Development of pH-Controlled Aluminum-Based Polymeric Gel for Conformance Control in Sour Gas Reservoirs

[Image: see text] Excessive water production from natural gas reservoirs is a main challenge facing the industry nowadays. Polymeric gelants have been widely applied to seal the water production zones, leading to a more feasible production operation. Nevertheless, conventional treatments fail in reservoirs characterized with the presence of sour gases. In this paper, aluminum-based salts are investigated as potential replacement for the conventional chromium acetate as crosslinkers for polyacrylamide (PAM), where aluminum has the advantage of being more environment-friendly besides its abundance. The investigation covers the whole pH range and examines the rheological behavior of the mature gels in the temperature range between 25 and 100 °C. While chromium acetate was proven to be sensitive to the presence of sour gases, namely, CO(2) and H(2)S, because of the inability to produce a stable gel at the acidic conditions, this paper presents aluminum-based crosslinkers that are more tolerable toward high acidity. Unlike the conventional crosslinkers, the gelation rate in aluminum acetate and aluminum aminoacetate systems was found to decrease with the increase in pH. Both the crosslinkers succeeded in producing a strong gel with a storage modulus of more than 2000 Pa.
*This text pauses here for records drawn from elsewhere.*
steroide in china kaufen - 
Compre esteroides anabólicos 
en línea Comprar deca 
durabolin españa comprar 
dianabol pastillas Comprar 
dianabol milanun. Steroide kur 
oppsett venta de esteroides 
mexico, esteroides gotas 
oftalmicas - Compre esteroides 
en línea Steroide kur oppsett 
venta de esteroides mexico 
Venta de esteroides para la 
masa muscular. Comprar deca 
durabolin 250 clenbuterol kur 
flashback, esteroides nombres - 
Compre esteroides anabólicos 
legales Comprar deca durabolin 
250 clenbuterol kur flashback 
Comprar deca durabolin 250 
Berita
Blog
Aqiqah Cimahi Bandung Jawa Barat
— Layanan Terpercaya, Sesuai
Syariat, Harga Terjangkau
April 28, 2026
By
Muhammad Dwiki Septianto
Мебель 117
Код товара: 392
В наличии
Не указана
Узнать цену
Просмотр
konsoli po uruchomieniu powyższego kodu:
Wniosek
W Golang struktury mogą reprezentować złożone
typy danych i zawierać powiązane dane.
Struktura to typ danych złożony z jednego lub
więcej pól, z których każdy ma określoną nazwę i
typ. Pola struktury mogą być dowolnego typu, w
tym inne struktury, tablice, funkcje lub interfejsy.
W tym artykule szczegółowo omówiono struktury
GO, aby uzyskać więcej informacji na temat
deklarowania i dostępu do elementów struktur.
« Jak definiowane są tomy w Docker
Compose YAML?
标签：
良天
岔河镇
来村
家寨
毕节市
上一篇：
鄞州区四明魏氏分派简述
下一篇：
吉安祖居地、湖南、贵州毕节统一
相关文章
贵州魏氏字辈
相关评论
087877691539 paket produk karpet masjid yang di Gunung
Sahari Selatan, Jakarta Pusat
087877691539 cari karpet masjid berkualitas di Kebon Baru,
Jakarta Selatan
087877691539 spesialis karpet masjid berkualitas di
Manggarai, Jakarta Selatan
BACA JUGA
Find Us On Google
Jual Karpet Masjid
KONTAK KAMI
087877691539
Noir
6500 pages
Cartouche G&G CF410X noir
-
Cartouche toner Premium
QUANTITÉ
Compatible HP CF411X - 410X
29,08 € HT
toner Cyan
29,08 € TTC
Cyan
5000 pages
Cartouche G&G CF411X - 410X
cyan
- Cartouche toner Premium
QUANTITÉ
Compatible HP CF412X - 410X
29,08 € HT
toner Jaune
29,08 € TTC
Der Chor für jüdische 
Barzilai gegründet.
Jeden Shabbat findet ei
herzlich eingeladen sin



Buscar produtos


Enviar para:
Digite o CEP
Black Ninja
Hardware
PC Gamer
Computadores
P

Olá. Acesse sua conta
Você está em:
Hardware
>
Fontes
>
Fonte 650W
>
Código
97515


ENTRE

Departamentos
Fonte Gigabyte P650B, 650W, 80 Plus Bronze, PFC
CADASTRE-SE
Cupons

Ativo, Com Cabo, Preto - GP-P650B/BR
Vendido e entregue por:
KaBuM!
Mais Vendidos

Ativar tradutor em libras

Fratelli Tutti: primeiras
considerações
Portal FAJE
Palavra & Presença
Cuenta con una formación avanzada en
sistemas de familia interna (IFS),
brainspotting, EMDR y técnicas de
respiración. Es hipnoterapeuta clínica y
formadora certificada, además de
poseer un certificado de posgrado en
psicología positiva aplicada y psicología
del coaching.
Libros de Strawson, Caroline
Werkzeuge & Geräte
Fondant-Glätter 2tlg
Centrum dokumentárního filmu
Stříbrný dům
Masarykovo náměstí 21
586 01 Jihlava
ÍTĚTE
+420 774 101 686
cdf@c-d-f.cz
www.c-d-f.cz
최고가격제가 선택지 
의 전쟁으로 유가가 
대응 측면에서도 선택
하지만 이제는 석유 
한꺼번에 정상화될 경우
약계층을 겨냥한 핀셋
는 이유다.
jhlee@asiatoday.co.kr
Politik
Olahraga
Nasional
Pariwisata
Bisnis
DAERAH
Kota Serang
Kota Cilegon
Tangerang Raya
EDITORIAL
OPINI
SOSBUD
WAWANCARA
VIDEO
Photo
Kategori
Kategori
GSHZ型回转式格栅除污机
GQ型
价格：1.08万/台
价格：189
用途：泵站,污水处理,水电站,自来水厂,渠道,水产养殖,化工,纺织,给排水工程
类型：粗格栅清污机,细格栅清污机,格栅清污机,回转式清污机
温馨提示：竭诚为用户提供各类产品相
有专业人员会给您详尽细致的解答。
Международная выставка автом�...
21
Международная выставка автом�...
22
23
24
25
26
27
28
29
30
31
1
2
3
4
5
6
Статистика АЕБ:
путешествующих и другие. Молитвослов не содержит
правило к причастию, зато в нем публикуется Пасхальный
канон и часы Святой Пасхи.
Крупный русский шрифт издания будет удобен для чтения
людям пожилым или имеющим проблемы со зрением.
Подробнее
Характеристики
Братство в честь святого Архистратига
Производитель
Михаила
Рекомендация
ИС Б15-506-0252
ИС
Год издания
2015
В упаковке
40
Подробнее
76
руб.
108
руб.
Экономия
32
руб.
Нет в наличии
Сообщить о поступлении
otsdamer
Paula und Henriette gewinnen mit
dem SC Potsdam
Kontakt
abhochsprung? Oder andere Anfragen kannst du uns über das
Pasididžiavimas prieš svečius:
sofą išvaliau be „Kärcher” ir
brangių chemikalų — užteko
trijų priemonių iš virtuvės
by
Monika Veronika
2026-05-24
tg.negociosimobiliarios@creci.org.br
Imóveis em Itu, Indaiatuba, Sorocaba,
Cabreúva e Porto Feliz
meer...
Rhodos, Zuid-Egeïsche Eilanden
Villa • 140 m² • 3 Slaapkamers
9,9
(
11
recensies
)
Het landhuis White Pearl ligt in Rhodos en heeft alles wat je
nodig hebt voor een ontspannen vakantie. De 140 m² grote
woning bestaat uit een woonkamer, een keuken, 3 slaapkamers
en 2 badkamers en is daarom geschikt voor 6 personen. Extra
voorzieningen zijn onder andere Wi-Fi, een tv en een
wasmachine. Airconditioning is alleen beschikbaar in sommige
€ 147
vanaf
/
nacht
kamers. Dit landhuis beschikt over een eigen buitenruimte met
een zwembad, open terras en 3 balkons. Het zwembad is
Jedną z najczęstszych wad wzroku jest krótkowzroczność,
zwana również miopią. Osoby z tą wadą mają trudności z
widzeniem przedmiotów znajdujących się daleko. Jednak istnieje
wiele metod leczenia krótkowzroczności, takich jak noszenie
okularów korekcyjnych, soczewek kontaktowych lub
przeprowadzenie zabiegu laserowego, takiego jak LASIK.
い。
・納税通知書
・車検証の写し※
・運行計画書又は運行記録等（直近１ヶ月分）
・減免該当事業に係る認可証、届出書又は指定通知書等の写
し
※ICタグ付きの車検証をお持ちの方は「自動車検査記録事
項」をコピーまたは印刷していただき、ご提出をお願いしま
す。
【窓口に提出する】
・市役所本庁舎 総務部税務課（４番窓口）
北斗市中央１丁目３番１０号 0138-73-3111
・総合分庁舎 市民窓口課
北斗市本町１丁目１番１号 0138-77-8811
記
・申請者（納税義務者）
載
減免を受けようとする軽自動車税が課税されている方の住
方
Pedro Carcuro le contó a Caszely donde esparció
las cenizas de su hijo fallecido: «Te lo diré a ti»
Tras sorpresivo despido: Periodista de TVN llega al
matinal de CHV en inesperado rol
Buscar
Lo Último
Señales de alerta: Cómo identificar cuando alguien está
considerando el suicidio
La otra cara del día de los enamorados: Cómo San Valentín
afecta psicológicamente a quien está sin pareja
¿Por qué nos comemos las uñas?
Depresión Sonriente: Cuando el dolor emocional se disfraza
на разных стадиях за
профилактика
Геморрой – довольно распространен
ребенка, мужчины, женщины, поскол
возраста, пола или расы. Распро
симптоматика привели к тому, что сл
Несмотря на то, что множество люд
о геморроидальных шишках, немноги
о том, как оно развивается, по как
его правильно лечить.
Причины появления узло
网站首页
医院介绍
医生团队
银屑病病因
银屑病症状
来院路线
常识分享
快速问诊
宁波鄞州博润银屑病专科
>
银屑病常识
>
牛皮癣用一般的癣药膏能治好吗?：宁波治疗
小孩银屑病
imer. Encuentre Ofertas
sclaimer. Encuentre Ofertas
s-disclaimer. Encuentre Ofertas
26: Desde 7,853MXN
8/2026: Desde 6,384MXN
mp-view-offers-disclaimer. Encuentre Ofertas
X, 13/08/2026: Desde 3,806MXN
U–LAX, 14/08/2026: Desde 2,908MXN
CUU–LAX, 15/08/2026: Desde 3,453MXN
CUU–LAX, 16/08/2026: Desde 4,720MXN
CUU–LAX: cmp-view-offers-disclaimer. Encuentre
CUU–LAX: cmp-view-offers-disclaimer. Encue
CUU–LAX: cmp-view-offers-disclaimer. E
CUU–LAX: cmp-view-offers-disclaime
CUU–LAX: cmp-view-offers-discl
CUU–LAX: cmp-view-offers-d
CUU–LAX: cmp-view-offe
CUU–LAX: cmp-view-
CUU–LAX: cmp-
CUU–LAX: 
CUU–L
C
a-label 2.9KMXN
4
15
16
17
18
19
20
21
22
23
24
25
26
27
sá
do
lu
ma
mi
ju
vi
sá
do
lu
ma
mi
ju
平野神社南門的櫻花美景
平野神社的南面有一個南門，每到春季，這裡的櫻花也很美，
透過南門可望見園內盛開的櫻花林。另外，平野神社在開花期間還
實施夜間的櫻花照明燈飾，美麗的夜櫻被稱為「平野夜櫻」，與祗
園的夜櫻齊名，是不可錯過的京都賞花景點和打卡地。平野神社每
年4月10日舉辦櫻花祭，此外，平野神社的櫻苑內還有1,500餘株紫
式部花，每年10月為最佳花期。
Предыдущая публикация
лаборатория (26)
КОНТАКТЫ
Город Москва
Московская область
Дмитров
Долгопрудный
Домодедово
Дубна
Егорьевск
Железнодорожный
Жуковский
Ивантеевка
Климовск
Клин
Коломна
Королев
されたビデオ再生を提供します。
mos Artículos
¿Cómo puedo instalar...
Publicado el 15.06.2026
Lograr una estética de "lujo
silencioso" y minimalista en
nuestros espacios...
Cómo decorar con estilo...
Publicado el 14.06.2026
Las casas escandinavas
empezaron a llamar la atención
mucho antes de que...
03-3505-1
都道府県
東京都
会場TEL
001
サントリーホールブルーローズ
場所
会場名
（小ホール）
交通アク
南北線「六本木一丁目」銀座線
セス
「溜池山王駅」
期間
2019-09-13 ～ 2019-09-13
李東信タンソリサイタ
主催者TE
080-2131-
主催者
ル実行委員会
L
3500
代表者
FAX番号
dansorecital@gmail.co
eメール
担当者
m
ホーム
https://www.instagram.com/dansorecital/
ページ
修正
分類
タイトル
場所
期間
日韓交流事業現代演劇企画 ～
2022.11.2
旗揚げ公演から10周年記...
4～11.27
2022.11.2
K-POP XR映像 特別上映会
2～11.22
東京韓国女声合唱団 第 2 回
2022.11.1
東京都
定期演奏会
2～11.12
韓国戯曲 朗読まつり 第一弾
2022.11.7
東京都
Moreover, this study relates the physical stability of the colloidal aluminum crosslinkers with the viscoelastic behavior of the mature gel. The results reveal that aluminum acetate, among the screened salts, has a controllable gelation time at pH conditions between 3.5 and 8.5 and is the most stable in the temperature range 25–100 °C. PAM/AlAc system has a gelation time of around 50 min at 75 °C making it suitable for near-wellbore treatments, while the gelation time increased to 80 min upon increasing the pH of the system from 4.1 to 4.6. Moreover, the system showed good stability in saline conditions with NaCl concentration of up to 50,000 ppm. Scanning electron microscopy of freeze-dried samples proved the uniform distribution of colloidal crosslinkers and showed sheets wrapping around the colloidal particles. The performance of the new crosslinker is compared with available commercial crosslinkers.